◆ Selection:
Home > Vol. 78 > Issue 78:2 > At Writ’s End: Using the Law of Nations to Decide the Extraterritorial Reach of the Suspension Clause

At Writ’s End: Using the Law of Nations to Decide the Extraterritorial Reach of the Suspension Clause

Bruce Corey · February 2010
78 GEO. WASH. L. REV. 846 (2010)

In 2001, Congress authorized President Bush to “use all necessary and appropriate force against . . . persons he determines planned, authorized, committed, or aided the terrorist attacks that occurred on September 11, 2001 . . . .” Acting under this authority, the United States Executive imprisoned thousands of people in detention sites around the world, including Cuba, Afghanistan, Thailand, and so-called “black sites.” In Boumediene v. Bush the Supreme Court held that noncitizens detained at Guantanamo Bay, Cuba have a right under the Suspension Clause to challenge their indefinite detention in federal court through a writ of habeas corpus.

Do the noncitizens held at these other detention sites have this same basic opportunity to be heard? The Boumediene Court’s analysis and recent scholarship suggest they do not.

◆ Work to do:
A. Pull from the Suspension Clause abstract everything from "Home > Vol." down to "REV. 846 (2010)".
B. Answer these questions using the Suspension Clause abstract:
(i) In what month and year was the abstract's article published?
(ii) Which three countries does it list as places where the United States Executive held detainees?
(iii) Where were the noncitizens detained whose rights the Supreme Court addressed in Boumediene v. Bush?

◆ Records provided:

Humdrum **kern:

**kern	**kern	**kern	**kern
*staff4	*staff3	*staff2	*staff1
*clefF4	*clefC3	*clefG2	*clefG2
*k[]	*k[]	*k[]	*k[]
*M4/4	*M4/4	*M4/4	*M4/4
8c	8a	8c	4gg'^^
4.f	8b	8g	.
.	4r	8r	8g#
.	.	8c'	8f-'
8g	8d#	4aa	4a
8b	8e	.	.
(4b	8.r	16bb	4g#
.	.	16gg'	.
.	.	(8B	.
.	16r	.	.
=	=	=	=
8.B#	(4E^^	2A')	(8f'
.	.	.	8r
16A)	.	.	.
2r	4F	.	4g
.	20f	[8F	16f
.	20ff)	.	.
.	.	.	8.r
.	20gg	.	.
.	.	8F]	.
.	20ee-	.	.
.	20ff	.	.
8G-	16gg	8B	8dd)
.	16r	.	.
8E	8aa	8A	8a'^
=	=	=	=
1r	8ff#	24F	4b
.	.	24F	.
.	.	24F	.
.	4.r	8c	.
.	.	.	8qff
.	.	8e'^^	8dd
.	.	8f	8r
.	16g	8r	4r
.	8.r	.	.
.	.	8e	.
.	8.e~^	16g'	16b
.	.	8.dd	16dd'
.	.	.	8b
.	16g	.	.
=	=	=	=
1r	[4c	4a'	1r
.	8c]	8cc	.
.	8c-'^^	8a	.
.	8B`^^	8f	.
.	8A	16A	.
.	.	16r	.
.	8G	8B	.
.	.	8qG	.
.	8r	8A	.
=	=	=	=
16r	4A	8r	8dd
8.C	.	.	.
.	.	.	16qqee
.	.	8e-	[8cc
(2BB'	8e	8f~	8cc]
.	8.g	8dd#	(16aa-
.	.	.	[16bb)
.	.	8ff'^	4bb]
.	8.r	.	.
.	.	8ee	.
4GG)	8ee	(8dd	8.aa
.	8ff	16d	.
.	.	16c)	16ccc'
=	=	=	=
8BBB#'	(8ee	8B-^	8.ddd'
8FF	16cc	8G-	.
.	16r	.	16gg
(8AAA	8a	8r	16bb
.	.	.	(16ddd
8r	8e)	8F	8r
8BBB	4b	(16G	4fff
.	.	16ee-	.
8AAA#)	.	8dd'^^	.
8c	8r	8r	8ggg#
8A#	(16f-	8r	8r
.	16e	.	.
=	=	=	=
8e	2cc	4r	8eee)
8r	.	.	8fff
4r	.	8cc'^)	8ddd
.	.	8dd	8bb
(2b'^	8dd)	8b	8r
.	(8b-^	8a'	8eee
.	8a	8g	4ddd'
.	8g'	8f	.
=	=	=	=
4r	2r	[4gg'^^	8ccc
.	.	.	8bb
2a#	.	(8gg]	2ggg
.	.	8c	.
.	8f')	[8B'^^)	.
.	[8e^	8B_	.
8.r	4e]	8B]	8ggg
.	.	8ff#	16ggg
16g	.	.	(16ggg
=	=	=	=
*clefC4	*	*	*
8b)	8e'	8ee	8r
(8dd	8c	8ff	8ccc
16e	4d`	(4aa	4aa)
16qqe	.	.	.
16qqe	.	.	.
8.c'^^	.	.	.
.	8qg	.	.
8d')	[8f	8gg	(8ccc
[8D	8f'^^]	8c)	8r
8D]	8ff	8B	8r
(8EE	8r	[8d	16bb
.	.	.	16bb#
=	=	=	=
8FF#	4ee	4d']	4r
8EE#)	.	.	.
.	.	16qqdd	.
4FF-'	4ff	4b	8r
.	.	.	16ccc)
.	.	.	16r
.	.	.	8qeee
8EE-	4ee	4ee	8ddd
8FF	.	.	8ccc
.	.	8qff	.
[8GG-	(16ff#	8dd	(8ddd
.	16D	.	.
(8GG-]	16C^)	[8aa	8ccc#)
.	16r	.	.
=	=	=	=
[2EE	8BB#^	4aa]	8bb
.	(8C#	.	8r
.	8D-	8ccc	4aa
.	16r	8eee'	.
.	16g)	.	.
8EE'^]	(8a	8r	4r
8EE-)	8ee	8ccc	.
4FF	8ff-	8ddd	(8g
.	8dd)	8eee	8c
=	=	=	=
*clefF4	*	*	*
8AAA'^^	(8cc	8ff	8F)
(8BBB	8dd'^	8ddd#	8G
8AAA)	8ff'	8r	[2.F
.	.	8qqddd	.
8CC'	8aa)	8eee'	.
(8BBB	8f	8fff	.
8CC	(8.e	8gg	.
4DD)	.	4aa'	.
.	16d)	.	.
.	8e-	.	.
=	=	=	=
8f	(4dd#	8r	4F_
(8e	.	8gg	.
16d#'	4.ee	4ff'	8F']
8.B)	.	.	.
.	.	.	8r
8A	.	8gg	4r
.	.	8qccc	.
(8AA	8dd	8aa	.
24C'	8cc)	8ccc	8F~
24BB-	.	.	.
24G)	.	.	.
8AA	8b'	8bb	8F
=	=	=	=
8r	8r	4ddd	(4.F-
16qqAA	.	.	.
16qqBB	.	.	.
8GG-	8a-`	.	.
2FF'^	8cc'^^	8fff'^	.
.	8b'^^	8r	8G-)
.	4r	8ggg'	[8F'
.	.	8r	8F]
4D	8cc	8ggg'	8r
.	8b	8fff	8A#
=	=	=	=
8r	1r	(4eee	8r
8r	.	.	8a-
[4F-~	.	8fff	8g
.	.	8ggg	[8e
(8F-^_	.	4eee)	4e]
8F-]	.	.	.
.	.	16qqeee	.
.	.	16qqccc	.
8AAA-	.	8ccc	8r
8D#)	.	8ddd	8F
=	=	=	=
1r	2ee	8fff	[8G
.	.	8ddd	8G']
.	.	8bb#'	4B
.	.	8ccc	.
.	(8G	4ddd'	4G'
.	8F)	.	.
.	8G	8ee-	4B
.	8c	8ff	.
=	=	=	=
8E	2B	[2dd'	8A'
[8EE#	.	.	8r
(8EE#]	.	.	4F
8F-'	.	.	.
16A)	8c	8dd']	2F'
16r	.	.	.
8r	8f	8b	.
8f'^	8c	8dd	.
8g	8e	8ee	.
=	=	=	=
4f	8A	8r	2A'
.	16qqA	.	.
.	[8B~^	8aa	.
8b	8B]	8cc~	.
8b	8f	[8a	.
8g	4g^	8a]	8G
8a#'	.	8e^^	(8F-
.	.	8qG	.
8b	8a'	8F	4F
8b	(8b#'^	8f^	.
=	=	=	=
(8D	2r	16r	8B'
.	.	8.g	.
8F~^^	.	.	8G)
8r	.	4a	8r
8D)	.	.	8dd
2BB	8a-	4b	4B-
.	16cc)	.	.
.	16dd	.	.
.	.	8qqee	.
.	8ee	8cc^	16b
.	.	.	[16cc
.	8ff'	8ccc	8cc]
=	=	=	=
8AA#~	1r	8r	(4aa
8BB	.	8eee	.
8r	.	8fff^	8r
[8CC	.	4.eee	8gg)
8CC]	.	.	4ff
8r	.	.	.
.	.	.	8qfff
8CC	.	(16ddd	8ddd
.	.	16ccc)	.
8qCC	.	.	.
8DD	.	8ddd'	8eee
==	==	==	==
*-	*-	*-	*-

◆ Answers for the tasks:
A.
Home > Vol. 78 > Issue 78:2 > At Writ’s End: Using the Law of Nations to Decide the Extraterritorial Reach of the Suspension Clause

At Writ’s End: Using the Law of Nations to Decide the Extraterritorial Reach of the Suspension Clause

Bruce Corey · February 2010
78 GEO. WASH. L. REV. 846 (2010)

B.
(i) February 2010
(ii) Cuba, Afghanistan, and Thailand
(iii) Guantanamo Bay, Cuba